I have a CentOS 5 instance running on Amazon EC2. The normal CPU usage hovers around 10-20%. About 4 times in the past week, however, CPU usage has suddenly shot up to 100% and just stayed at a constant 100% until rebooting the instance.

I'm sure this is a bug or a misconfiguration with something on the server, but when the instance gets into this state, I can't log in via SSH to do any investigating. Unfortunately, Amazon doesn't provide a way for you to access the instance via a console.

So, I guess my question is -- is there a way to configure the machine such that in any 100% CPU situation, we give priority to SSH to allow root to log in and investigate?

Or at least, is there any easy way to automatically kill any process/processes when this sort of situation occurs?

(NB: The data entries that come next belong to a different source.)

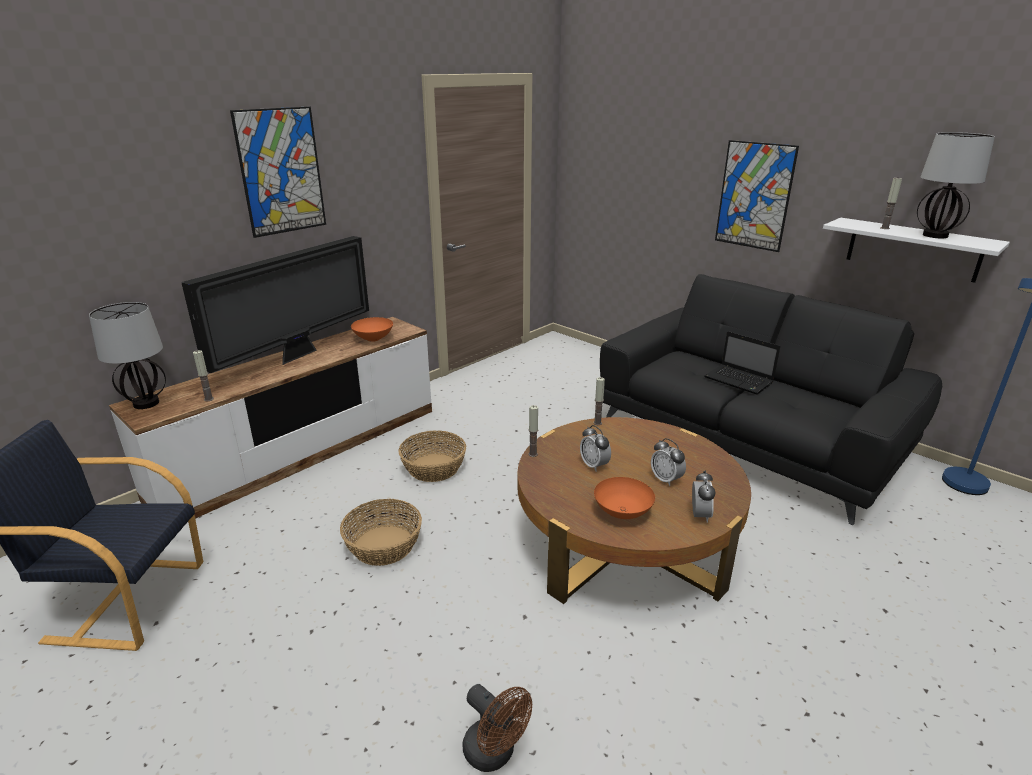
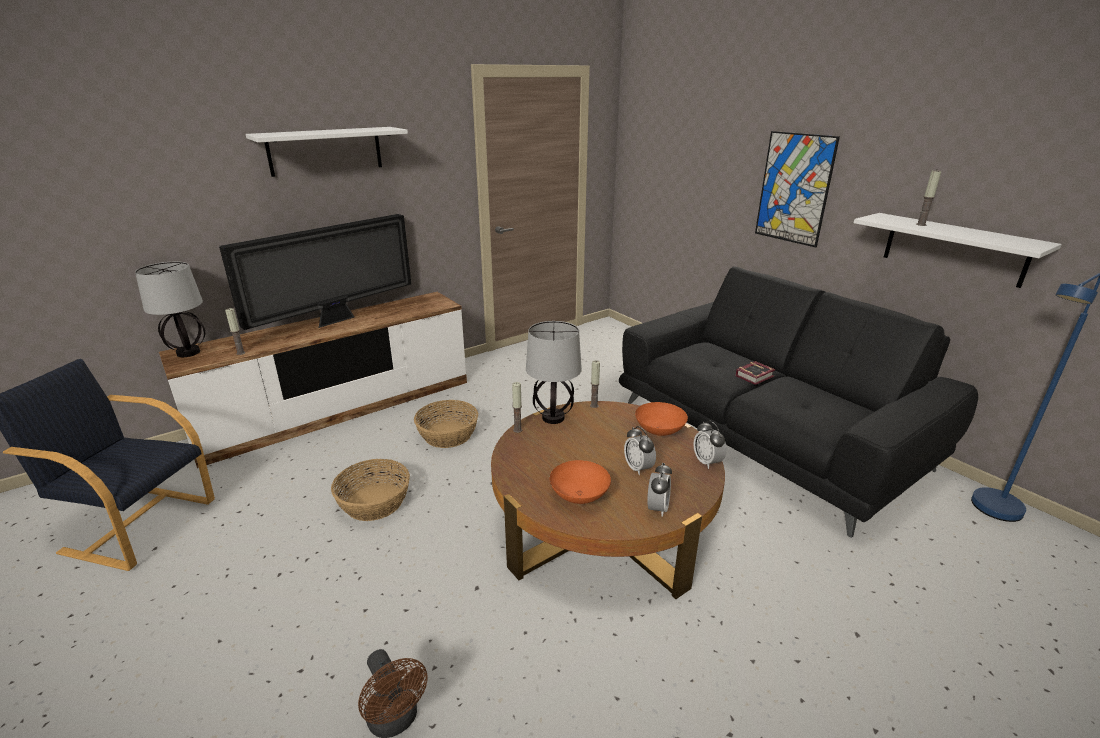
camera: 10 degrees right, 0 degrees up
(281, 171) = (325, 151): picture -> white shelf
(373, 339) = (409, 310): orange bowl -> orange bowl (660, 432)
(594, 465) = (572, 447): alarm clock -> alarm clock (707, 462)
(740, 381) = (756, 376): laptop -> book
(935, 235) = (975, 234): table lamp -> table lamp (554, 418)

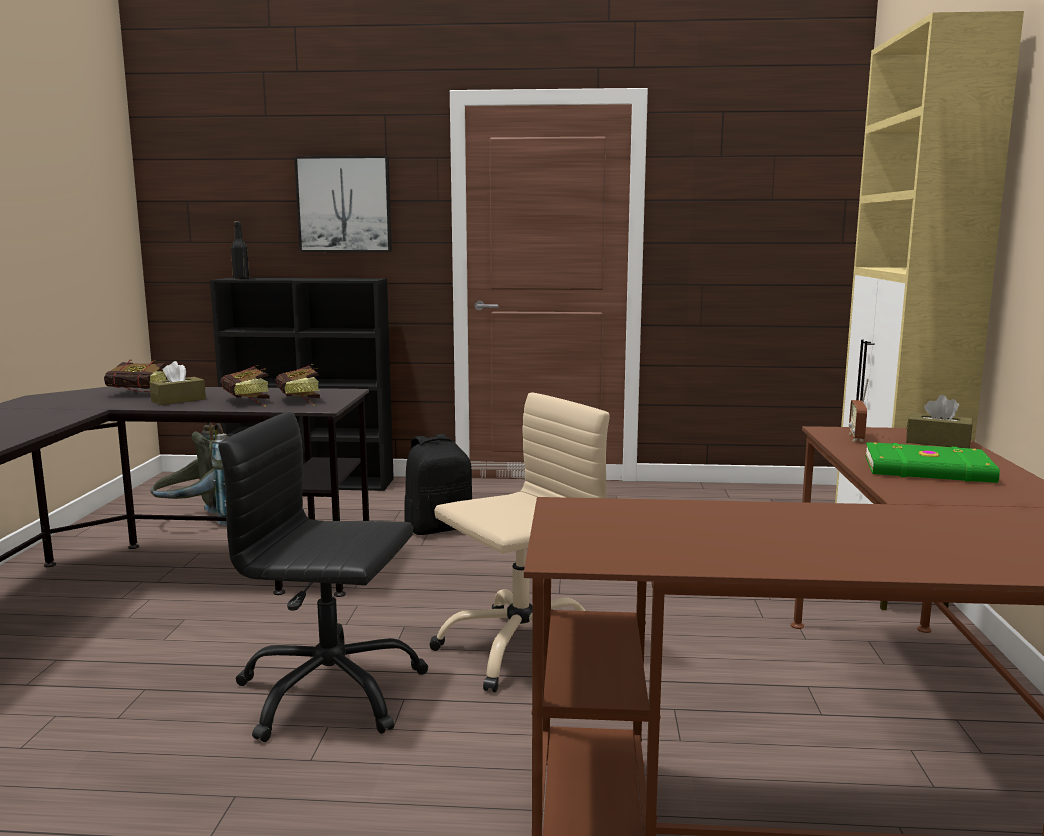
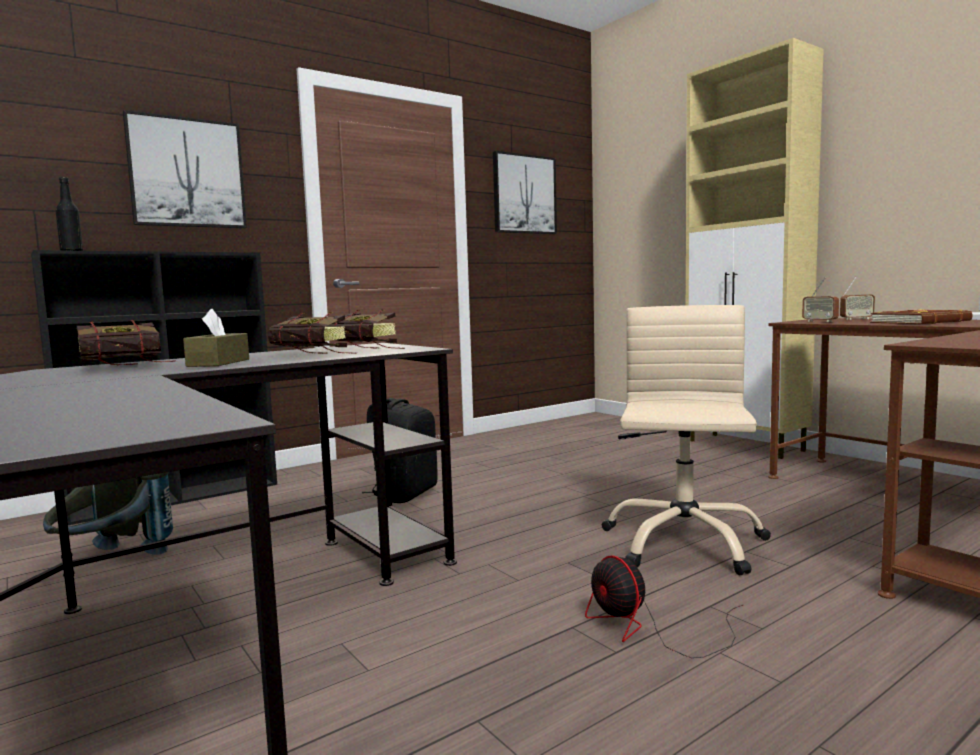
camera: 40 degrees left, 5 degrees down
(330, 692) = (650, 629): black office chair -> fan
(735, 199) = (524, 194): none -> picture
(928, 470) = (922, 322): green book -> brown book
(937, 442) = (856, 319): brown tissue box -> radio

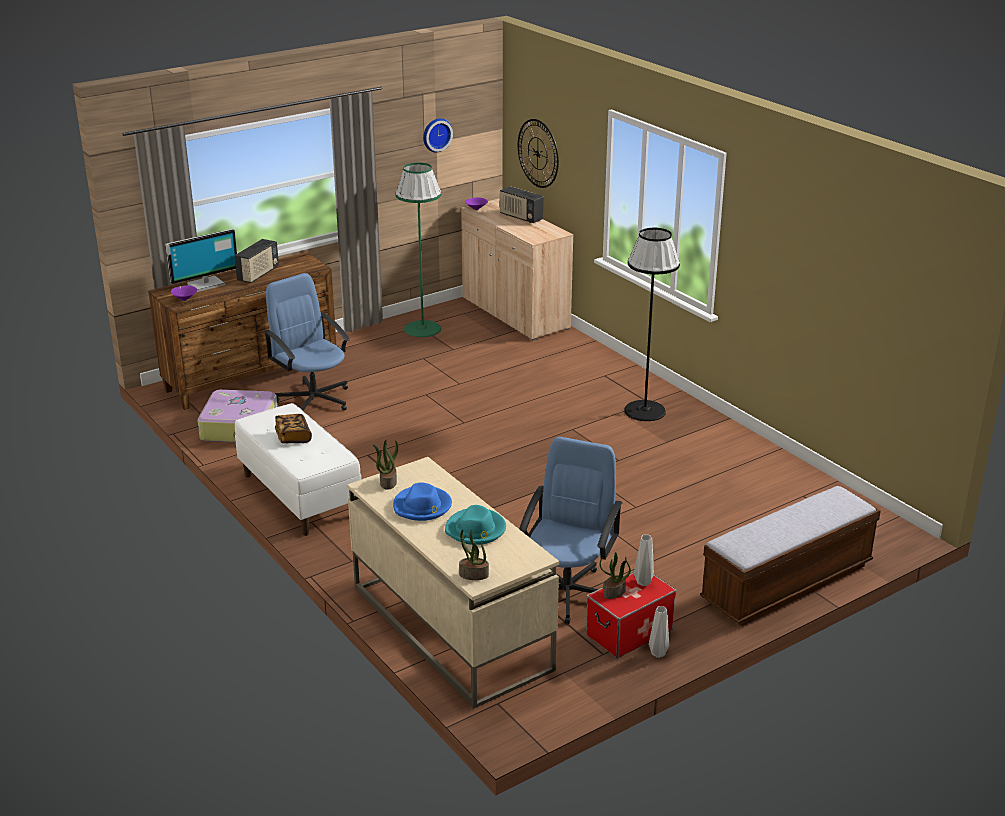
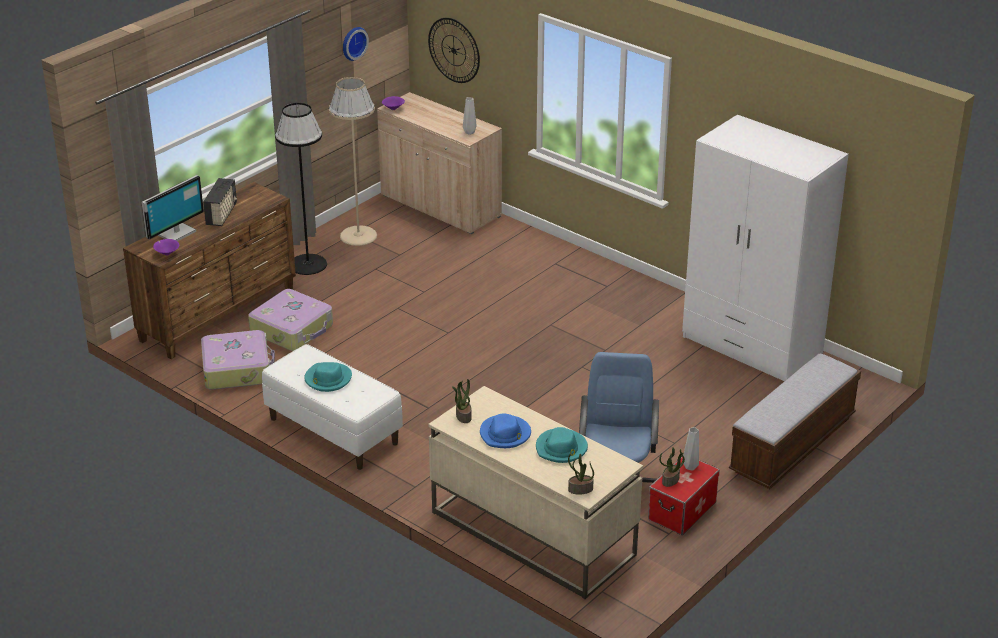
camera: 15 degrees left, 5 degrees up
(293, 437) = (327, 379): book -> turquoise hat
(314, 399) = (292, 329): blue office chair -> suitcase
(422, 329) = (358, 235): green floor lamp -> beige floor lamp
(521, 217) = (442, 114): radio -> none
(645, 411) = (607, 296): black floor lamp -> black floor lamp (308, 264)
(657, 653) = (712, 525): grey vase -> grey vase (469, 132)
(781, 478) = (751, 346): none -> white wardrobe

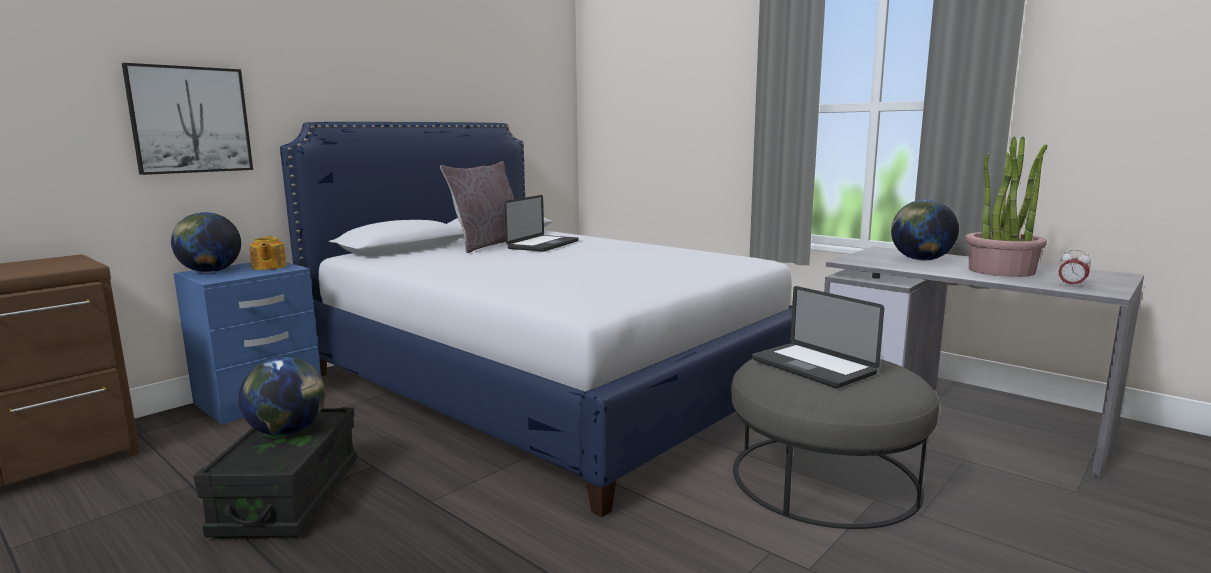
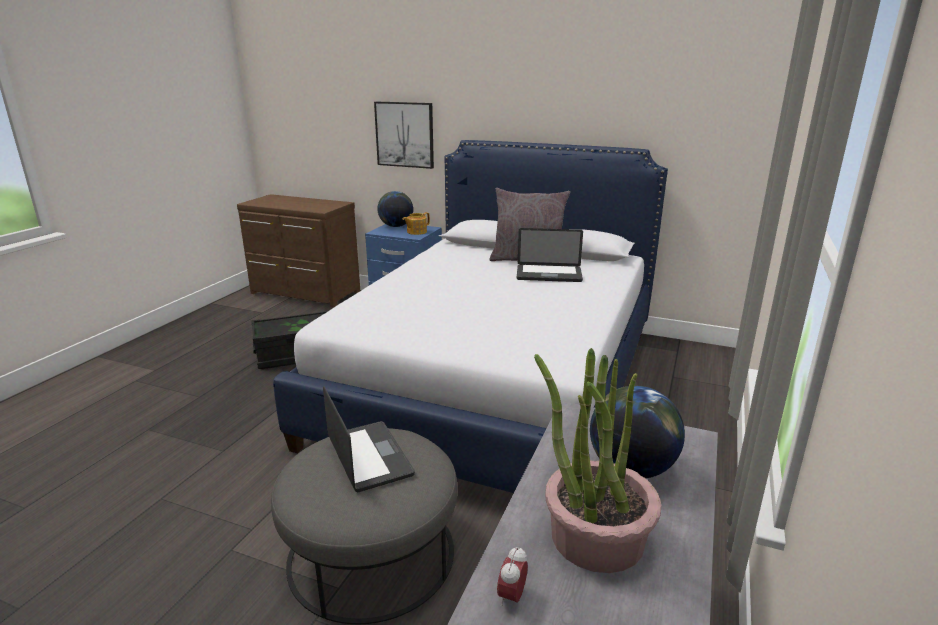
camera: 70 degrees right, 10 degrees up
(287, 431) = (304, 323): globe -> none
(812, 367) = (369, 457): laptop -> laptop turned 120 degrees clockwise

By the way, this is a "C1.xlarge" instance on amazon, which means it has 8 cores.

Also if it helps, the machine is set up as a web server running Plesk. And don't tell me that Plesk can't be run within EC2, because I've been doing it just fine for months ... until recently. The machine is already running PLesk's version of monit, so I'd rather not set up a second monit.

4 Answers4

1

You could try modifying the sshd init script to start it up with a nice value of -5 or -10. That'll change the value for all SSH logins, which may be fine for you.

MikeyB
  • 39,291
  • 10
  • 105
  • 189
0

I know of no way to handle ssh logins in a special way in this cases, but you should check your cronjobs and logfiles. Especially the syslog, which should record any cronjob started and see if that is somehow related to your issue. Then you should be able to identify the cause of your problem. May its even a kernel bug, that could be also recorded in the syslog.

tex
  • 889
  • 1
  • 9
  • 19
0

An easy thing to do would be to log the CPU usage of all processes. Something like this:

top -l 0 > top.log 2>&1 < /dev/null &

This will continually log the output of top to top.log. The redirections are there because sometimes I've noticed problems with backgrounded jobs started in SSH sessions that do not have STDOUT, STDERR, and STDIN all tied to something.

Anyway, after your next reboot, you could just read the bottom of that log and see what processes are hammering the CPU.

The above will produce quite a lot of output. You could instead make it write out once every 5 seconds like this:

top -l 0 -s 5 > top.log 2>&1 < /dev/null &
molecularbear
  • 348
  • 1
  • 3
  • 9
0

feels like there's a fork bomb somewhere exhausting the PID space. Linux reservers some processes/use of memory for root, but that would require

  • manually logging in from console as root
  • kill -STOP the misbehaving process (if kill -9 some other process will re-fork and occupy the slot)

since you can't log-in, I suggest setting ulimits to memory use, number of open files and so forth.

lorenzog
  • 2,799
  • 3
  • 20
  • 24